MATERIAL PROVIDED:
========================================================================

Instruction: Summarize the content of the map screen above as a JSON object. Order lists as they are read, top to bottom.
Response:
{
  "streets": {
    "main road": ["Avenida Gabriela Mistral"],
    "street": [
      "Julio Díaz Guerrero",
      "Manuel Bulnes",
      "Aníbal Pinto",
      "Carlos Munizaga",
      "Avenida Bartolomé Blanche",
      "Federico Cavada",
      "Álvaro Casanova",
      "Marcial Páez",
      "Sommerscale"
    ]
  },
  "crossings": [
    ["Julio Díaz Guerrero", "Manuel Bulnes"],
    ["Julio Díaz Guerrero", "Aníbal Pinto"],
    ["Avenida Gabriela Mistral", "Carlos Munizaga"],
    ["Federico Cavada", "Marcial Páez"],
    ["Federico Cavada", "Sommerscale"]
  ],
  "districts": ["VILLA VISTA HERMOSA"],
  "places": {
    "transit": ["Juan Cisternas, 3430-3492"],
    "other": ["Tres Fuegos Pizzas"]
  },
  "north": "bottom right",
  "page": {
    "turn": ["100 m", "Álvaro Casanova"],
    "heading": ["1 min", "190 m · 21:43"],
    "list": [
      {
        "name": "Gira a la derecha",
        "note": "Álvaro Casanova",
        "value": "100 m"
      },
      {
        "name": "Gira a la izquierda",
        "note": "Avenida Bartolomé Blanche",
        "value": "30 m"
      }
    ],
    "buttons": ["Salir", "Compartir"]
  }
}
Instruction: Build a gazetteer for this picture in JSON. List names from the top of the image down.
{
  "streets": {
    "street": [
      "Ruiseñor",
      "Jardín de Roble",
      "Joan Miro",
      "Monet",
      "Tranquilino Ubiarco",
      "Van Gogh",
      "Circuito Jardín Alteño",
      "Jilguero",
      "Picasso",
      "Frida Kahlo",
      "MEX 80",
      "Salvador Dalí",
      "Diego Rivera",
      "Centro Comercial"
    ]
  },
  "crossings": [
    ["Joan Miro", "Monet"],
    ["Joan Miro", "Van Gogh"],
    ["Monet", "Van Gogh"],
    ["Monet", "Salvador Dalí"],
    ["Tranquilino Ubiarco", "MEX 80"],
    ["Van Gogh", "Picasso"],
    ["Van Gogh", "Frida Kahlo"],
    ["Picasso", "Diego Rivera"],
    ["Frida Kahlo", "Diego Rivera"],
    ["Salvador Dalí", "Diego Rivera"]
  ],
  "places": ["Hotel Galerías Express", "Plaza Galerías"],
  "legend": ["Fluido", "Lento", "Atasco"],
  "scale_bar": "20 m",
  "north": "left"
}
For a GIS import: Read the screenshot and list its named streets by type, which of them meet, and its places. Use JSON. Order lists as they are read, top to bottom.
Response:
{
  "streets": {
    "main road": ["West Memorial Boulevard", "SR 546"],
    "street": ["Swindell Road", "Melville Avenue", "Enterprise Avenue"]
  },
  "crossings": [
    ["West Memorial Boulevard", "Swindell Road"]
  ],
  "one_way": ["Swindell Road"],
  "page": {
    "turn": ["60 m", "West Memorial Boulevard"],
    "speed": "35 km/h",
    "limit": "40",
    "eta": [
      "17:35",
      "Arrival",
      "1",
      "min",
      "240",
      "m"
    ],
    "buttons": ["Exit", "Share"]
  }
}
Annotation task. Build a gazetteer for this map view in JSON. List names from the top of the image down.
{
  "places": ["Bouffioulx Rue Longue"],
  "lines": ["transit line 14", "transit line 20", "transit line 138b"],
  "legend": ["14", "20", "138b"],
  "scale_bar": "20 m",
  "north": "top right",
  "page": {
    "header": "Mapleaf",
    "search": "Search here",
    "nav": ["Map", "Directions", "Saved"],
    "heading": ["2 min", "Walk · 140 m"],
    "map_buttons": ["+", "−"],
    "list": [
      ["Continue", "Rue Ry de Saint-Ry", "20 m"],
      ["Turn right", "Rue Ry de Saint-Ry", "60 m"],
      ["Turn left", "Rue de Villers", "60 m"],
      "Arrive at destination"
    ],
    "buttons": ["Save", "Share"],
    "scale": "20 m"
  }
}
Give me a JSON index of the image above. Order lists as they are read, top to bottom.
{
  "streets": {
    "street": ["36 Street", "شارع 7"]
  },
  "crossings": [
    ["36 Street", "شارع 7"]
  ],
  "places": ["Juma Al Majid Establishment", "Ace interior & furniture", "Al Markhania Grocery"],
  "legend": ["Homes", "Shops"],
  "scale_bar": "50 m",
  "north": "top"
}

========================================================================

AIM OF THE TASK: Here the job is to restate all of the data word for word.

SOLUTION:
Instruction: Summarize the content of the map screen above as a JSON object. Order lists as they are read, top to bottom.
Response:
{
  "streets": {
    "main road": ["Avenida Gabriela Mistral"],
    "street": [
      "Julio Díaz Guerrero",
      "Manuel Bulnes",
      "Aníbal Pinto",
      "Carlos Munizaga",
      "Avenida Bartolomé Blanche",
      "Federico Cavada",
      "Álvaro Casanova",
      "Marcial Páez",
      "Sommerscale"
    ]
  },
  "crossings": [
    ["Julio Díaz Guerrero", "Manuel Bulnes"],
    ["Julio Díaz Guerrero", "Aníbal Pinto"],
    ["Avenida Gabriela Mistral", "Carlos Munizaga"],
    ["Federico Cavada", "Marcial Páez"],
    ["Federico Cavada", "Sommerscale"]
  ],
  "districts": ["VILLA VISTA HERMOSA"],
  "places": {
    "transit": ["Juan Cisternas, 3430-3492"],
    "other": ["Tres Fuegos Pizzas"]
  },
  "north": "bottom right",
  "page": {
    "turn": ["100 m", "Álvaro Casanova"],
    "heading": ["1 min", "190 m · 21:43"],
    "list": [
      {
        "name": "Gira a la derecha",
        "note": "Álvaro Casanova",
        "value": "100 m"
      },
      {
        "name": "Gira a la izquierda",
        "note": "Avenida Bartolomé Blanche",
        "value": "30 m"
      }
    ],
    "buttons": ["Salir", "Compartir"]
  }
}
Instruction: Build a gazetteer for this picture in JSON. List names from the top of the image down.
{
  "streets": {
    "street": [
      "Ruiseñor",
      "Jardín de Roble",
      "Joan Miro",
      "Monet",
      "Tranquilino Ubiarco",
      "Van Gogh",
      "Circuito Jardín Alteño",
      "Jilguero",
      "Picasso",
      "Frida Kahlo",
      "MEX 80",
      "Salvador Dalí",
      "Diego Rivera",
      "Centro Comercial"
    ]
  },
  "crossings": [
    ["Joan Miro", "Monet"],
    ["Joan Miro", "Van Gogh"],
    ["Monet", "Van Gogh"],
    ["Monet", "Salvador Dalí"],
    ["Tranquilino Ubiarco", "MEX 80"],
    ["Van Gogh", "Picasso"],
    ["Van Gogh", "Frida Kahlo"],
    ["Picasso", "Diego Rivera"],
    ["Frida Kahlo", "Diego Rivera"],
    ["Salvador Dalí", "Diego Rivera"]
  ],
  "places": ["Hotel Galerías Express", "Plaza Galerías"],
  "legend": ["Fluido", "Lento", "Atasco"],
  "scale_bar": "20 m",
  "north": "left"
}
For a GIS import: Read the screenshot and list its named streets by type, which of them meet, and its places. Use JSON. Order lists as they are read, top to bottom.
Response:
{
  "streets": {
    "main road": ["West Memorial Boulevard", "SR 546"],
    "street": ["Swindell Road", "Melville Avenue", "Enterprise Avenue"]
  },
  "crossings": [
    ["West Memorial Boulevard", "Swindell Road"]
  ],
  "one_way": ["Swindell Road"],
  "page": {
    "turn": ["60 m", "West Memorial Boulevard"],
    "speed": "35 km/h",
    "limit": "40",
    "eta": [
      "17:35",
      "Arrival",
      "1",
      "min",
      "240",
      "m"
    ],
    "buttons": ["Exit", "Share"]
  }
}
Annotation task. Build a gazetteer for this map view in JSON. List names from the top of the image down.
{
  "places": ["Bouffioulx Rue Longue"],
  "lines": ["transit line 14", "transit line 20", "transit line 138b"],
  "legend": ["14", "20", "138b"],
  "scale_bar": "20 m",
  "north": "top right",
  "page": {
    "header": "Mapleaf",
    "search": "Search here",
    "nav": ["Map", "Directions", "Saved"],
    "heading": ["2 min", "Walk · 140 m"],
    "map_buttons": ["+", "−"],
    "list": [
      ["Continue", "Rue Ry de Saint-Ry", "20 m"],
      ["Turn right", "Rue Ry de Saint-Ry", "60 m"],
      ["Turn left", "Rue de Villers", "60 m"],
      "Arrive at destination"
    ],
    "buttons": ["Save", "Share"],
    "scale": "20 m"
  }
}
Give me a JSON index of the image above. Order lists as they are read, top to bottom.
{
  "streets": {
    "street": ["36 Street", "شارع 7"]
  },
  "crossings": [
    ["36 Street", "شارع 7"]
  ],
  "places": ["Juma Al Majid Establishment", "Ace interior & furniture", "Al Markhania Grocery"],
  "legend": ["Homes", "Shops"],
  "scale_bar": "50 m",
  "north": "top"
}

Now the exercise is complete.